_Work order:_ Quote verbatim the portion of the rows below that opens with the line containing "Rank the categories" and closes with the line containing "Reading left to", including both of those lines. Omit the pictures from your answer.

The data START

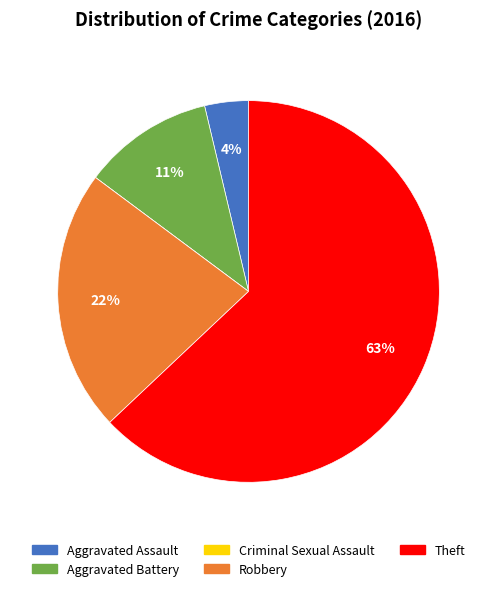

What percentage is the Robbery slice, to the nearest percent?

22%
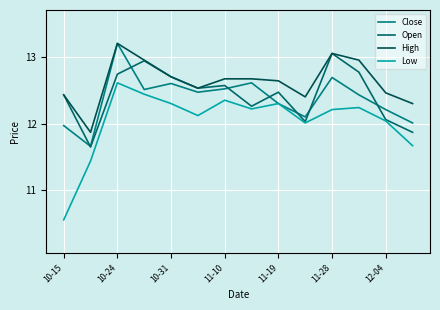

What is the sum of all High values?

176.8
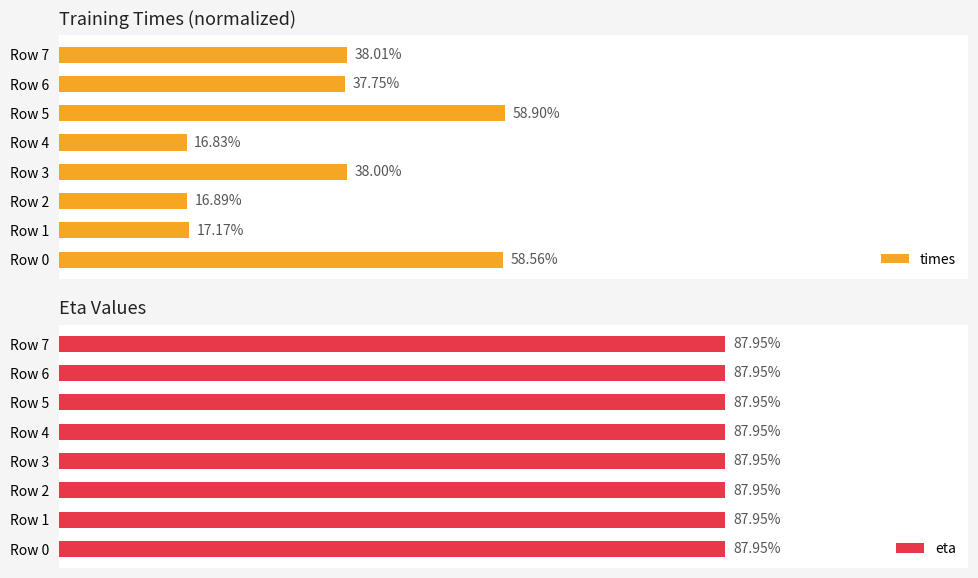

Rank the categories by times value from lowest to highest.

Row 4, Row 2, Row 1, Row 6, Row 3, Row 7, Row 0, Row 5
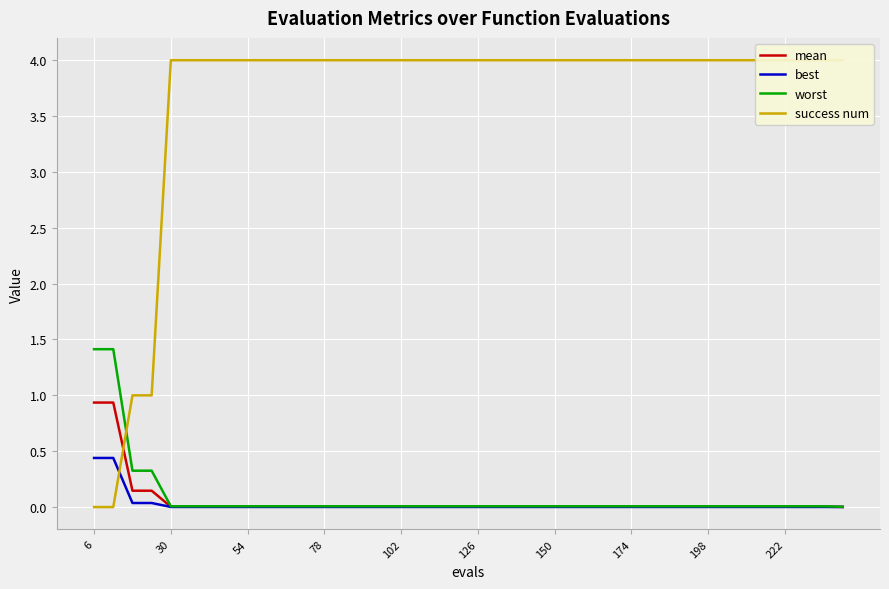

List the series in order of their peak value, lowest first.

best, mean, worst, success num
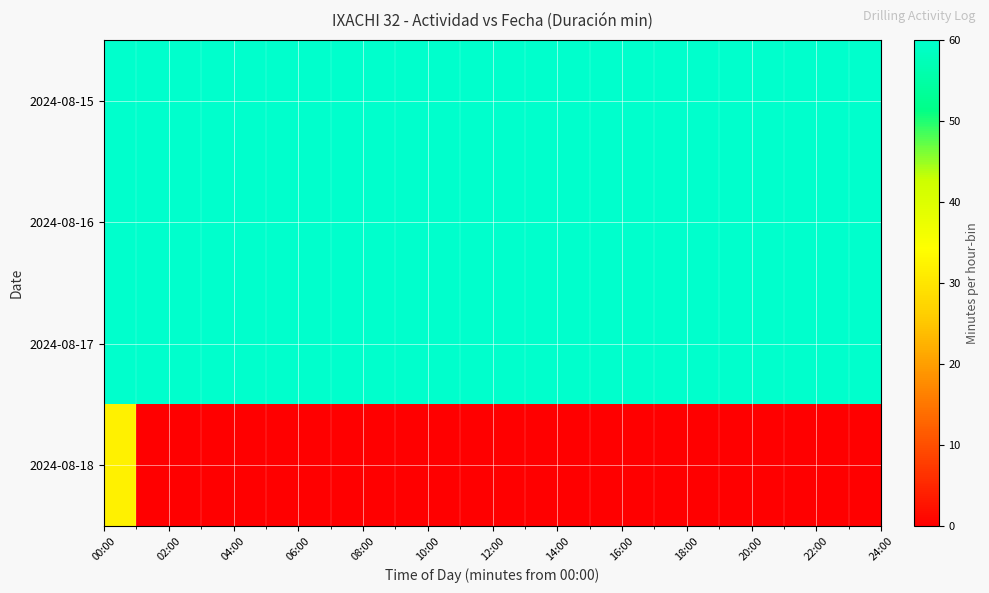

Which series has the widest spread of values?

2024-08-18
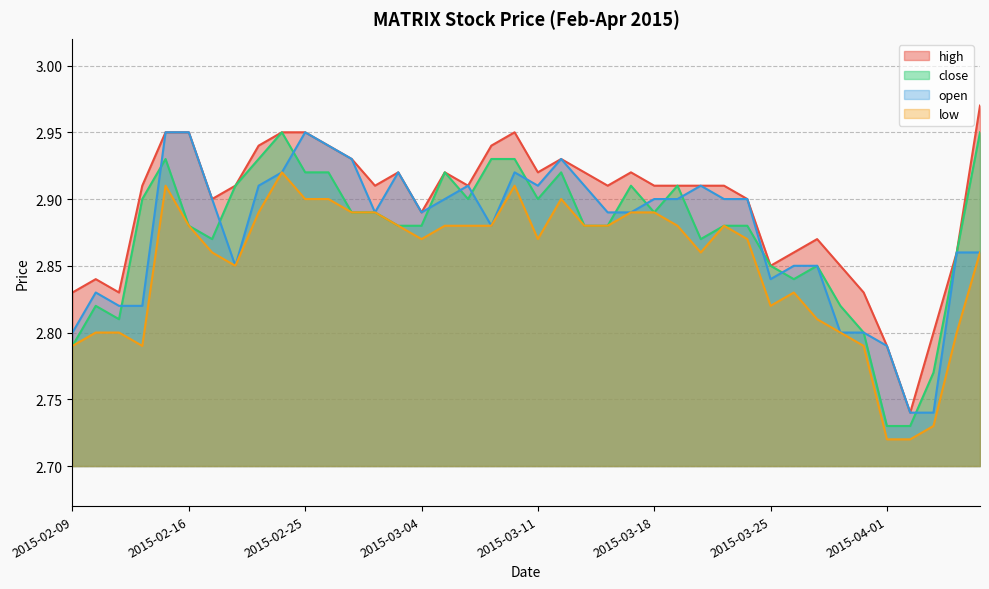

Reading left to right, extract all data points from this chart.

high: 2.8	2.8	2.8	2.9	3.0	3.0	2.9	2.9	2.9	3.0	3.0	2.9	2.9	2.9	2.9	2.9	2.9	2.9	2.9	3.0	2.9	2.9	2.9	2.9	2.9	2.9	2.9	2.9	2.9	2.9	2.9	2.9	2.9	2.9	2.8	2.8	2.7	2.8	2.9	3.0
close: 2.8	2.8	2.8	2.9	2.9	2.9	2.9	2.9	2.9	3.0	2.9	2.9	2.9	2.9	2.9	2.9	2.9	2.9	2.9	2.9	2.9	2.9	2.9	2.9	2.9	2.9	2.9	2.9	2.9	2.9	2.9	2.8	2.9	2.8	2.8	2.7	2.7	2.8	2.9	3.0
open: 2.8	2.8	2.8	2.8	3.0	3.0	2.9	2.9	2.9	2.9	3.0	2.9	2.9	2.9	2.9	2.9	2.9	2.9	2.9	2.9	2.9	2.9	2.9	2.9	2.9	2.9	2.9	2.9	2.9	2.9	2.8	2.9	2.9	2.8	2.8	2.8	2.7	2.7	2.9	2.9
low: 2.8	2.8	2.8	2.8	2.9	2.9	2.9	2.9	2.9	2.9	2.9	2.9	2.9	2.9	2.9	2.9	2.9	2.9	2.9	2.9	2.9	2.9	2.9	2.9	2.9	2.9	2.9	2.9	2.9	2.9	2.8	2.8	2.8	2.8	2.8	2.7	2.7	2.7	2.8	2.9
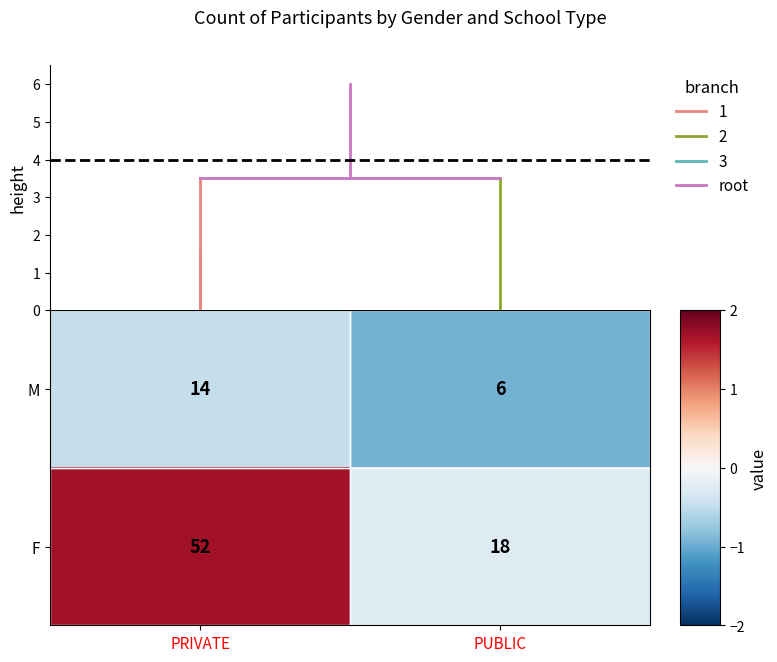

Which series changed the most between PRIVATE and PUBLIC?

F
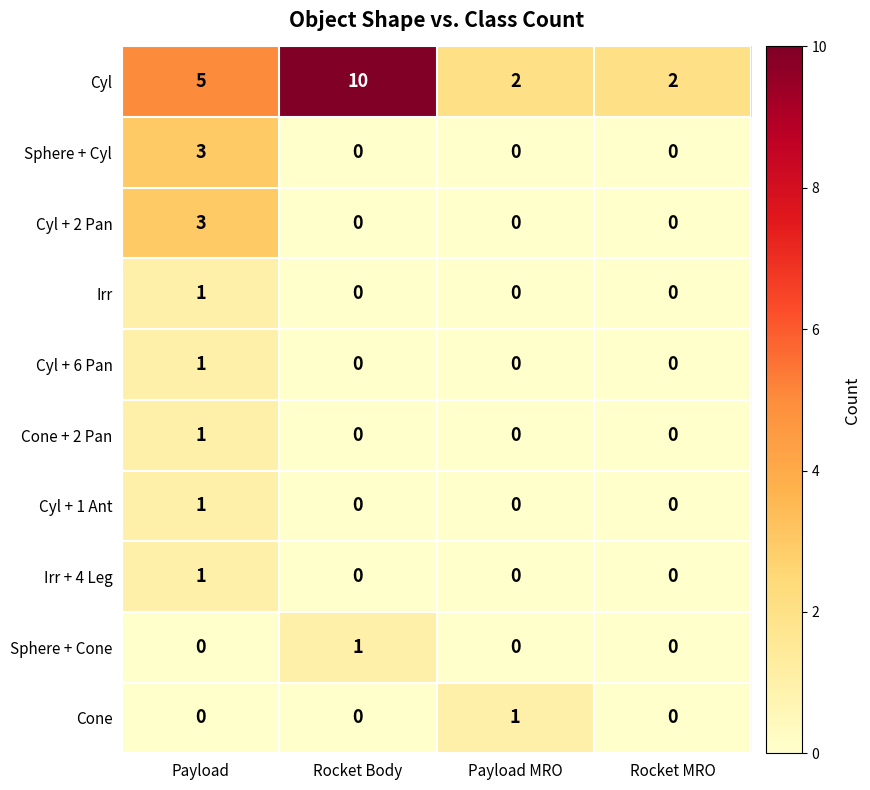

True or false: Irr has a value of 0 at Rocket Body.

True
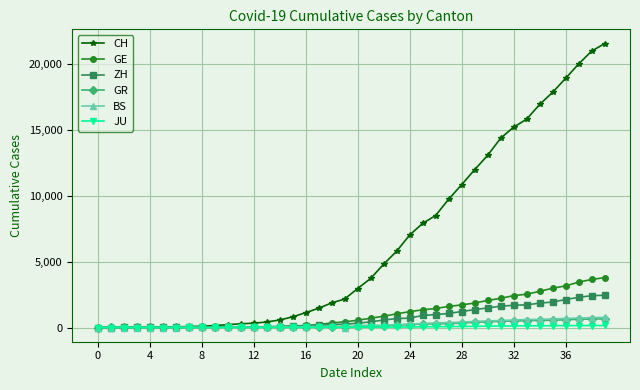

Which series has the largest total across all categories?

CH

The data END

_Task solution:_
Rank the categories by times value from lowest to highest.

Row 4, Row 2, Row 1, Row 6, Row 3, Row 7, Row 0, Row 5

List the series in order of their peak value, lowest first.

best, mean, worst, success num

Which series has the widest spread of values?

2024-08-18

Reading left to right, extract all data points from this chart.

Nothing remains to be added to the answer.